Telemedicine facility at General Hospital

October 31, 2015 12:00 am | Updated 05:37 am IST - KOCHI

: For the first time, a government hospital in the State will be able to manage stroke patients using telemedicine facilities with expert neurology advice.

With at least five stroke patients turning up on an average every day at the District General Hospital, the hospital had devised a system for management of stroke for poor patients reaching here.

Calling it telestroke, patients would be managed in the hospital without sending them to advanced centres that would cause time delays. If the patient is brought in within four hours of the stroke, the clot in the blood vessels cutting of supply to brain cells could be dissolved by administering tissue plasminogen activator (tPA), which is known as clot busting agent, on the advice of an expert from an advanced centre.

And the expertise would be made available in an agreement with the Department of Stroke Medicine, Amrita Institute of Medical Sciences.

Scientifically called systemic thrombolytic agent, the clot buster enzyme could become a deciding factor in keeping away paralysing effect of the stroke.

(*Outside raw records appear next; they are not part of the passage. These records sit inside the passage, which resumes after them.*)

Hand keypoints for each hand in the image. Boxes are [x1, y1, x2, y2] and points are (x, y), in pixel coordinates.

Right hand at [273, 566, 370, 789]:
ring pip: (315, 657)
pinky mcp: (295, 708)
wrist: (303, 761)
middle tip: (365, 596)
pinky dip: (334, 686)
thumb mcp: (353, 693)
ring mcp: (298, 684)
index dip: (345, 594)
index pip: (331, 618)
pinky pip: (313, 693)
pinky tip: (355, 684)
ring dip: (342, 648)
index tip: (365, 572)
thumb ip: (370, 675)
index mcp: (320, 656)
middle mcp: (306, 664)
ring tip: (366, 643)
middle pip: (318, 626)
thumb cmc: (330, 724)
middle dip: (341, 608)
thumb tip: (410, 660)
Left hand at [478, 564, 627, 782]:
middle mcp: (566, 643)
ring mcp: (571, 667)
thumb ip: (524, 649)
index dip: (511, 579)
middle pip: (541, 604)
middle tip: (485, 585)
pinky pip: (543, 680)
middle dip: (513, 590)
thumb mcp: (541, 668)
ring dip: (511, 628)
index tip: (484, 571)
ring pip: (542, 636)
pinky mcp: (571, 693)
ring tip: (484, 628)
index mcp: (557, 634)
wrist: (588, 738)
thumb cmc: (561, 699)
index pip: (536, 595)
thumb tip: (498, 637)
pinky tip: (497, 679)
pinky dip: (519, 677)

People are now aware of angioplasties (or stenting) to remove the blocks in heart vessels, but there is little awareness about managing stroke that works on the same principle where time is of importance in getting the patient to a treatment centre, said G. Manoj, senior consultant, General Medicine, District General Hospital.

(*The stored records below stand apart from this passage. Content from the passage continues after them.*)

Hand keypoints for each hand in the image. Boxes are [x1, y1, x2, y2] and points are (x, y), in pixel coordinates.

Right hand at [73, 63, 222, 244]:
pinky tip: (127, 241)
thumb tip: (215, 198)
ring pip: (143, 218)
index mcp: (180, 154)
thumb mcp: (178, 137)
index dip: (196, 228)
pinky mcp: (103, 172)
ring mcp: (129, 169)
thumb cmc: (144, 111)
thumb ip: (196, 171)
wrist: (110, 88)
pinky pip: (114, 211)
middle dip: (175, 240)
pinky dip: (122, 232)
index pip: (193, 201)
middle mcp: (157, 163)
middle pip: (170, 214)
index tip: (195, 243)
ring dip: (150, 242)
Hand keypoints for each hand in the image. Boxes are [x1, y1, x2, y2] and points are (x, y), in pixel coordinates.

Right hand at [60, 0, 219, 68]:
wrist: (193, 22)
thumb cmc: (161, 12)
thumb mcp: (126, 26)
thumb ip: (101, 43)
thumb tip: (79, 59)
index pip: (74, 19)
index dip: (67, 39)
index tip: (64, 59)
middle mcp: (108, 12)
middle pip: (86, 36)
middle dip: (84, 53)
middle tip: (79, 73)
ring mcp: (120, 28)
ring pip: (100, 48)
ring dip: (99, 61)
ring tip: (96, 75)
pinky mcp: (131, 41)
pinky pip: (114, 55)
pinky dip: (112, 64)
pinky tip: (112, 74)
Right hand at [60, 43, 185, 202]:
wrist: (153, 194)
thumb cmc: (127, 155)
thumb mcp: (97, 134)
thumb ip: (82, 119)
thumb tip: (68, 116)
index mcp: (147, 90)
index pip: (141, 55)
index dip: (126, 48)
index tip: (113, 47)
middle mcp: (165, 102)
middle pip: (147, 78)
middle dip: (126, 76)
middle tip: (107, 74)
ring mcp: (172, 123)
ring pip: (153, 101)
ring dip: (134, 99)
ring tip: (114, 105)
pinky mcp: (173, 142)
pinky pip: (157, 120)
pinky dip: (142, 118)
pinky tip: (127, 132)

The cost of tPA and the expertise in using it being a limiting factor for poor patients, both these would be provided at no cost at the GH, said Dr. Manoj. Government would provide the medicine costing Rs. 45,000 through the Karunya scheme.

A CT scan and a scoring system for stroke management based on the National Health System (European) would be made available in real time to the experts in Amrita, who would be able to see the patient and suggest administering tPA.

It will be a management that will have better outcome for patients from being bed-ridden to a walking state, said Dr. Vivek Nambiar, heading Stroke Medicine, AIMS.